🤖 AI Summary
This work addresses the absence of a dedicated method for generating photorealistic garment images from flat fashion sketches—a critical gap in apparel production pipelines. We formally introduce the novel “Flat Sketch to Real Garment” (FS2RG) generation task, which faces two key challenges: insufficient visual supervision for fabric-level details and semantic misalignment between sketch geometry and textual prompts. To tackle these, we propose an end-to-end diffusion-based framework featuring a multimodal semantic enhancement module and a harmonized cross-modal attention mechanism, enabling dynamic structural-textural alignment and controllable fusion under either image- or text-biased conditioning. Our architecture integrates a CLIP text encoder, a UNet backbone, and a custom cross-modal alignment module. Evaluated on our large-scale, multi-modal garment dataset—Multi-modal Detailed Garment—it significantly outperforms state-of-the-art methods. User studies confirm substantial improvements in both material realism and structural fidelity.
📝 Abstract
Diffusion-based garment synthesis tasks primarily focus on the design phase in the fashion domain, while the garment production process remains largely underexplored.
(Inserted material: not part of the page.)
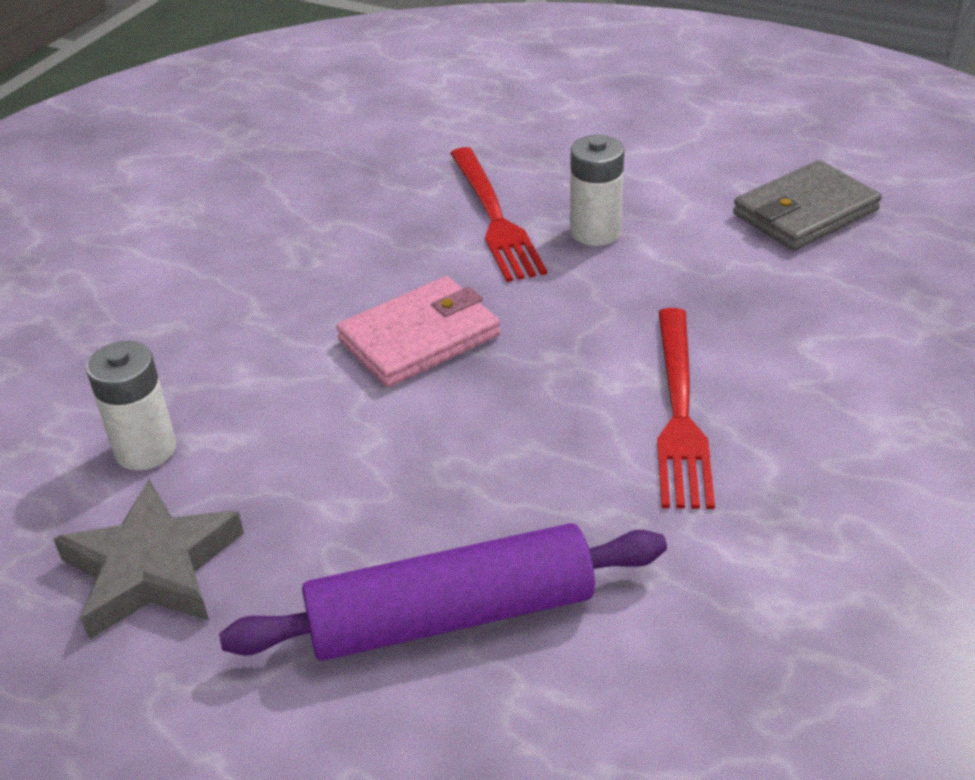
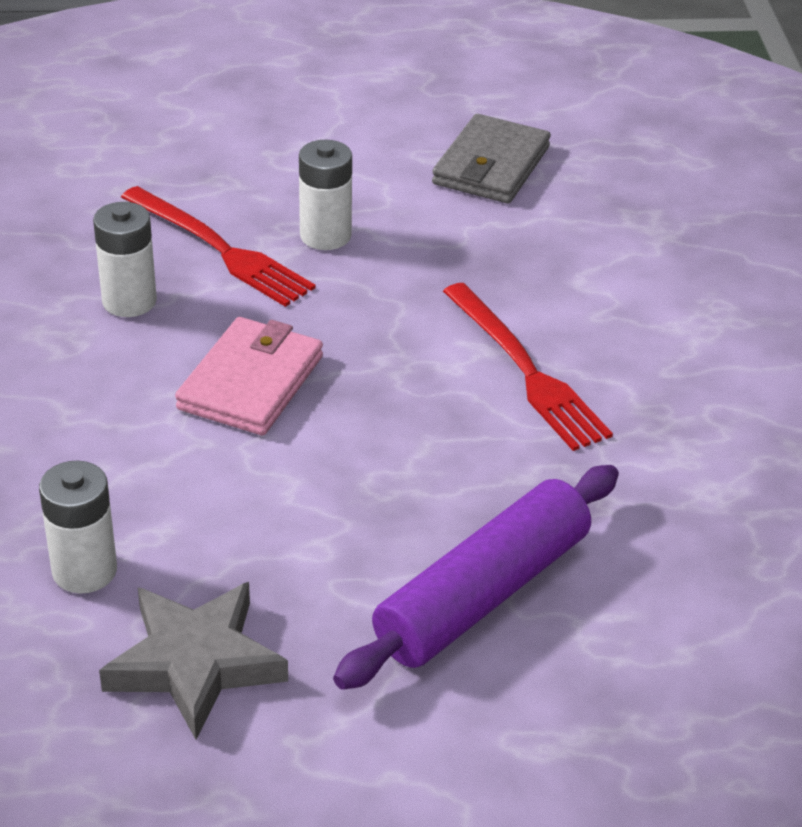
camera: 35 degrees left, 0 degrees up
none -> white battery [93,202,157,317]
To bridge this gap, we introduce a new task: Flat Sketch to Realistic Garment Image (FS2RG), which generates realistic garment images by integrating flat sketches and textual guidance. FS2RG presents two key challenges: 1) fabric characteristics are solely guided by textual prompts, providing insufficient visual supervision for diffusion-based models, which limits their ability to capture fine-grained fabric details; 2) flat sketches and textual guidance may provide conflicting information, requiring the model to selectively preserve or modify garment attributes while maintaining structural coherence. To tackle this task, we propose HiGarment, a novel framework that comprises two core components: i) a multi-modal semantic enhancement mechanism that enhances fabric representation across textual and visual modalities, and ii) a harmonized cross-attention mechanism that dynamically balances information from flat sketches and text prompts, allowing controllable synthesis by generating either sketch-aligned (image-biased) or text-guided (text-biased) outputs. Furthermore, we collect Multi-modal Detailed Garment, the largest open-source dataset for garment generation. Experimental results and user studies demonstrate the effectiveness of HiGarment in garment synthesis. The code and dataset will be released.